If you record a voltage drop of greater than a few percentage points you may see premature failure of the timer's relay... normally the failure will be the points in the relay switch will fuse/melt together

ljcfoh
May. 20, 2012, 09:06 PM
before you switch over to a timer, with all other normally used devises turned on record the primary power voltage at rest then at start up of the fans and then while running.

If you record a voltage drop of greater than a few percentage points you may see premature failure of the timer's relay... normally the failure will be the points in the relay switch will fuse/melt together

Clanter,

I am sure you are being super helpful, but I think you need to dumb it down about 50 notches...maybe the OP gets it, but wow you lost me right after switch over to a timer. :)

ThisTooShallPass
May. 20, 2012, 10:00 PM
Check your normal volatage draw. Write down what it says

Turn on everything BUT the fans with their timers. Write down how much voltag is being used.

Then, turn on everything AND the fans with their timers altogether at once, & see much voltage they use when they initially kick on. Write that down & do the math to see if it dropped (minused) more than a few percentage points.

And also while it ALL continues to run write down the voltage being drawn (used). Again, write that down & do the math to see if it dropped (minused) more than a few percentage points.

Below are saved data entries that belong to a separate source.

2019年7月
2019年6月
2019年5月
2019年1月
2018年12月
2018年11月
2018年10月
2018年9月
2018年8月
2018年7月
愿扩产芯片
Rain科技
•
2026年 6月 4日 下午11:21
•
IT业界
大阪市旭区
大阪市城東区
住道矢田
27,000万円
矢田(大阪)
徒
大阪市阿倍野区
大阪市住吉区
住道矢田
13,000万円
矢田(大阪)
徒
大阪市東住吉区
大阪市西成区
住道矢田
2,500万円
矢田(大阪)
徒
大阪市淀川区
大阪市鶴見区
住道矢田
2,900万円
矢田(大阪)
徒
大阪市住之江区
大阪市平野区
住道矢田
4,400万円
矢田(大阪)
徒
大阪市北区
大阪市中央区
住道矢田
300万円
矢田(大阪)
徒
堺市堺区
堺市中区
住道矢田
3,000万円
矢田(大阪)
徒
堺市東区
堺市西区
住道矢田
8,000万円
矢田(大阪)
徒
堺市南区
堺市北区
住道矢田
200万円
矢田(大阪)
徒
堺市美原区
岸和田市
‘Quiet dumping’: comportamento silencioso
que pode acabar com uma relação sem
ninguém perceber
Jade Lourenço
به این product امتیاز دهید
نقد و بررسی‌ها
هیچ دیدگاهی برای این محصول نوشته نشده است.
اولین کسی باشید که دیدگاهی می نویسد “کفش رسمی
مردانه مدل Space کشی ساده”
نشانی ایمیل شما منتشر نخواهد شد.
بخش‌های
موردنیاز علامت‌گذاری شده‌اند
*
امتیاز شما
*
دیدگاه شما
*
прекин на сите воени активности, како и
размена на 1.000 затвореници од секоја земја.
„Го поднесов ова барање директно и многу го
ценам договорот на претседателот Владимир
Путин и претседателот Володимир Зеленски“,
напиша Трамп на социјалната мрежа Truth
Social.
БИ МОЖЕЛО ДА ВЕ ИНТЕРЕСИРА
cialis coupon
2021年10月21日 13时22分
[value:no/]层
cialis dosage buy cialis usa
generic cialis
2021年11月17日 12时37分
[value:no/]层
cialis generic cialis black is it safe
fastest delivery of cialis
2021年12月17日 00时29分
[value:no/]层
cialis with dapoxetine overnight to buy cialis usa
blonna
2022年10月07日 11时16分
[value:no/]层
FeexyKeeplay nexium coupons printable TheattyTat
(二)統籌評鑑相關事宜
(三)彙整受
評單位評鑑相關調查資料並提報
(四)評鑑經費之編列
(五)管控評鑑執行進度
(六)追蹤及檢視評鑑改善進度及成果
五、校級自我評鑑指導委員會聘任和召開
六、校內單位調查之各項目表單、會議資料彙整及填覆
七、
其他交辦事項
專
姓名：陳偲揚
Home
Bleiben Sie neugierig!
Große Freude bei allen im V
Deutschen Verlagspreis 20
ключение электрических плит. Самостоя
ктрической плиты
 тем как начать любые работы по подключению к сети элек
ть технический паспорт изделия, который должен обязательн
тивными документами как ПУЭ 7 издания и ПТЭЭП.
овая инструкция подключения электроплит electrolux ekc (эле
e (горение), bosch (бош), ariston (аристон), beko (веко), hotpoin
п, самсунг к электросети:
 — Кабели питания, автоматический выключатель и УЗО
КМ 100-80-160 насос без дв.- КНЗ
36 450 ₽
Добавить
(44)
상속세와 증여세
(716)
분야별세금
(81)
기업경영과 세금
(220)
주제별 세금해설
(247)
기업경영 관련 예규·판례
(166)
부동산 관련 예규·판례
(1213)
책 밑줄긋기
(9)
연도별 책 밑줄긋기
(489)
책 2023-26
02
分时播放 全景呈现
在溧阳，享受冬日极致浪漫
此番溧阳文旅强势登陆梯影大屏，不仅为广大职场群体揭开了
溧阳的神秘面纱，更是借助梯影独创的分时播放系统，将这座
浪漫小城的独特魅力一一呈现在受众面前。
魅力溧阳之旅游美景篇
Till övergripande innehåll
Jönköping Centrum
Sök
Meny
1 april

If you see the voltage dropped more than a few percentage points from your very original reading (normal volatge draw), especially at the moment/point in time EVERYTHING including the fans with timers on was intially turned on, you are creating a danger & could be royally screwed. *danger will robinson danger* Only it is not some fictional tv character at risk, it is your barn!


"Normally the failure will be the points in the relay switch will fuse/melt together " The "relay switch" will probably melt if there was a drop in voltage of more than a few percentage points.



Take her advice seriously. Check. Do the math. Get help checking & doing the math if need be.


Did that explain it? If not, someone else can take a crack at it.

Sparky Boy
May. 21, 2012, 12:40 PM
Nope, went way over my head too ljcfoh!

So I'm thinking I need a voltage meter? I think there is such a thing....

And where exactly does one check the voltage? Somewhere on the panel?